* **What needs to be done**: Could you please reproduce the entries exactly, leaving out any pictures?

******************************

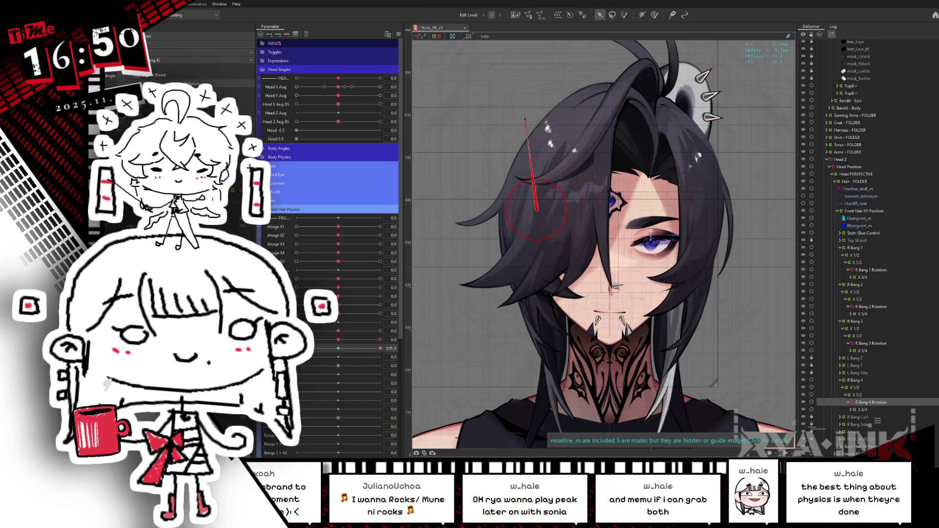
key("ctrl+z")
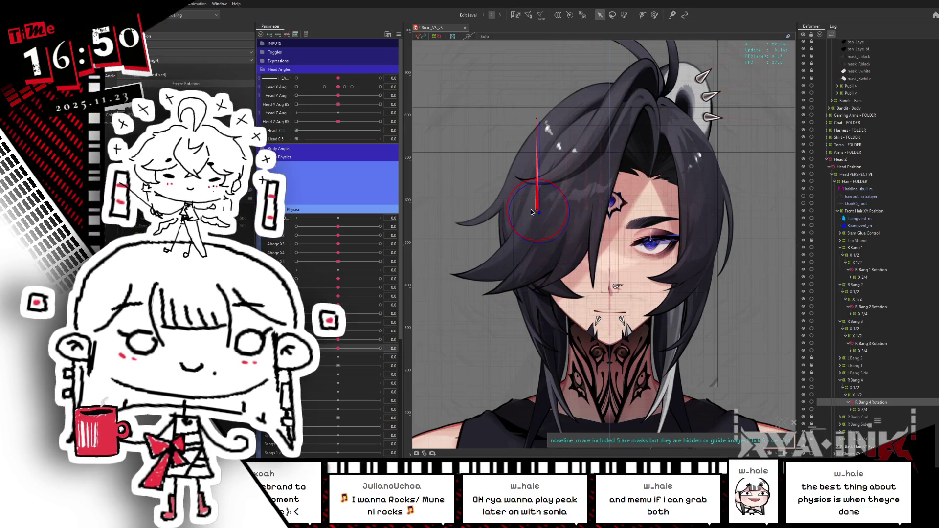
left_click_drag(536, 210, 539, 214)
left_click(521, 233)
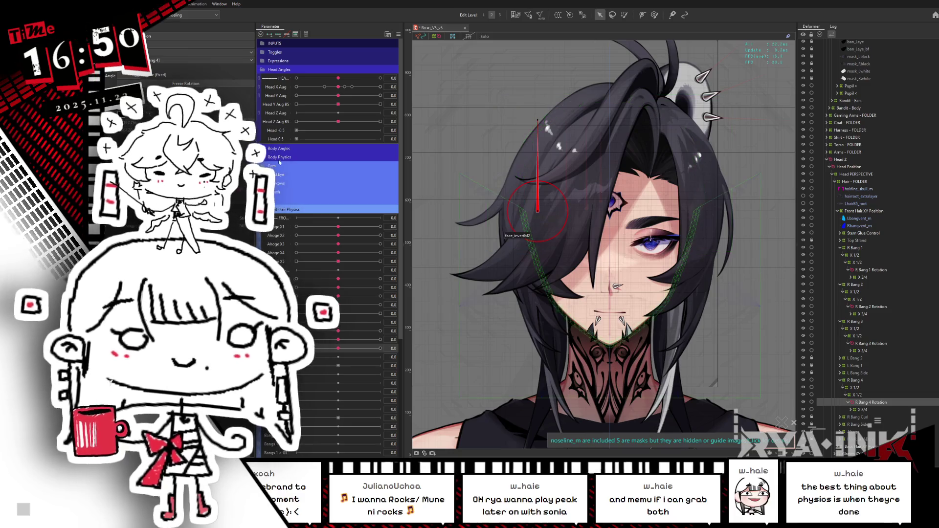
left_click_drag(338, 348, 297, 349)
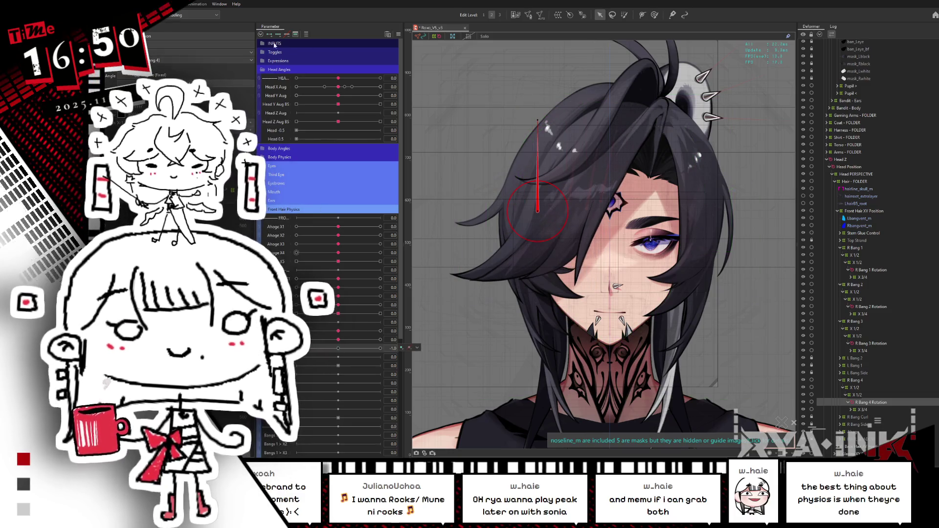
left_click(541, 128)
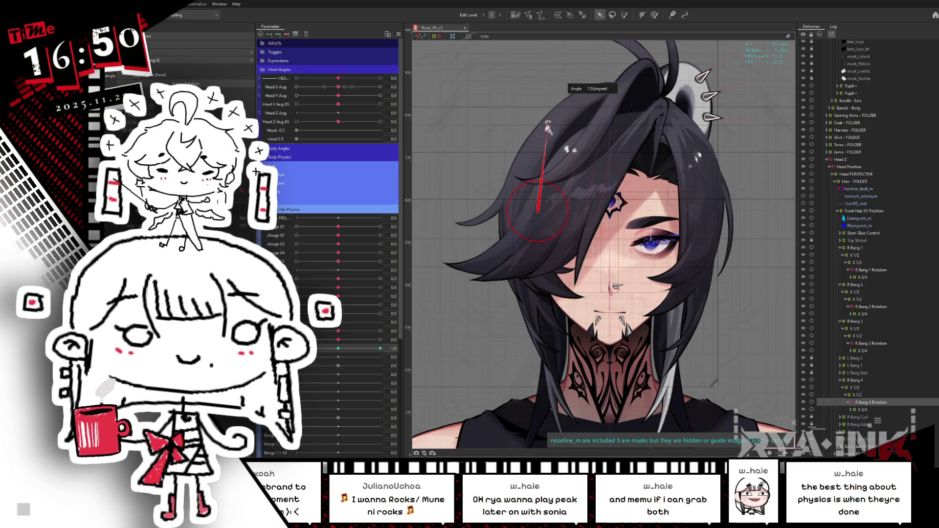
left_click(338, 349)
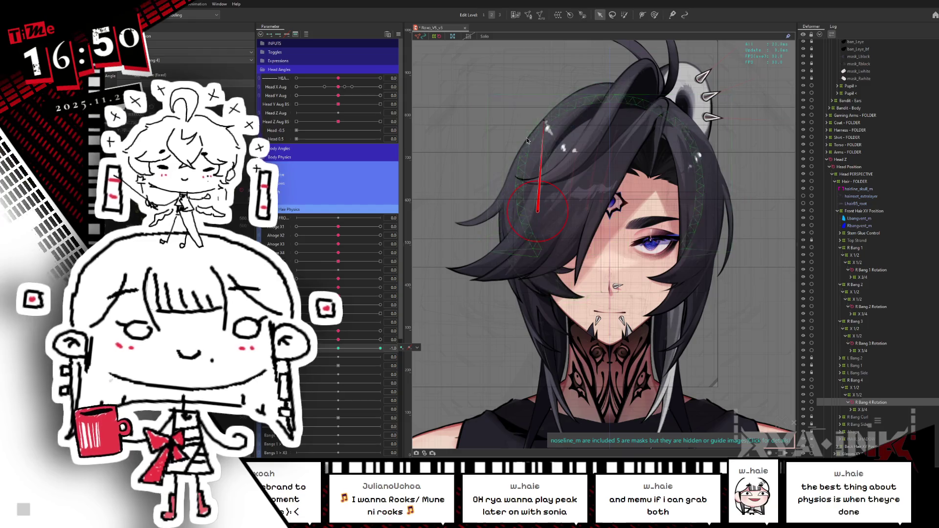
Tilt R Bang 4 Rotation about 5.9 degrees and mirror it onto the opposite key
left_click_drag(538, 121, 548, 122)
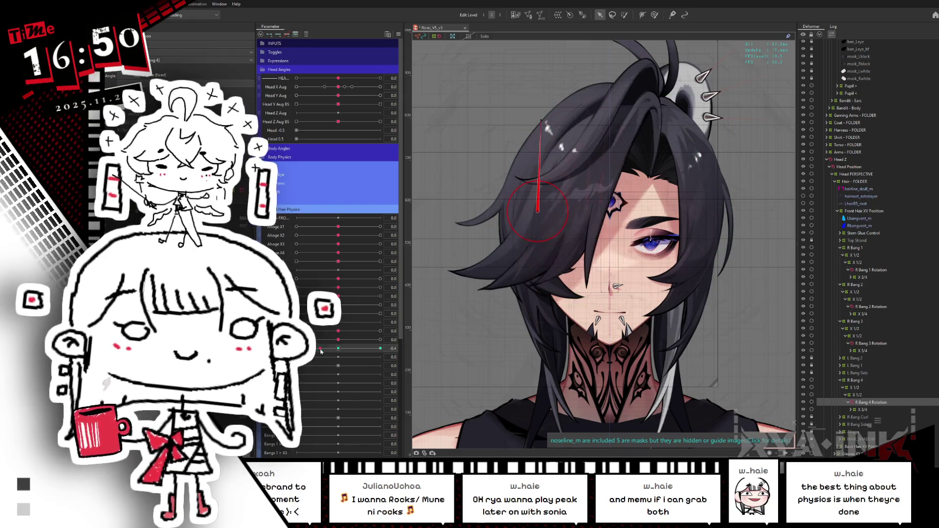
key("ctrl+shift+r")
left_click(505, 302)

******************************

* **The answer**:
key("ctrl+z")
left_click_drag(536, 210, 539, 214)
left_click(521, 233)
left_click_drag(338, 348, 297, 349)
left_click(541, 128)
left_click(338, 349)
Tilt R Bang 4 Rotation about 5.9 degrees and mirror it onto the opposite key
left_click_drag(538, 121, 548, 122)
key("ctrl+shift+r")
left_click(505, 302)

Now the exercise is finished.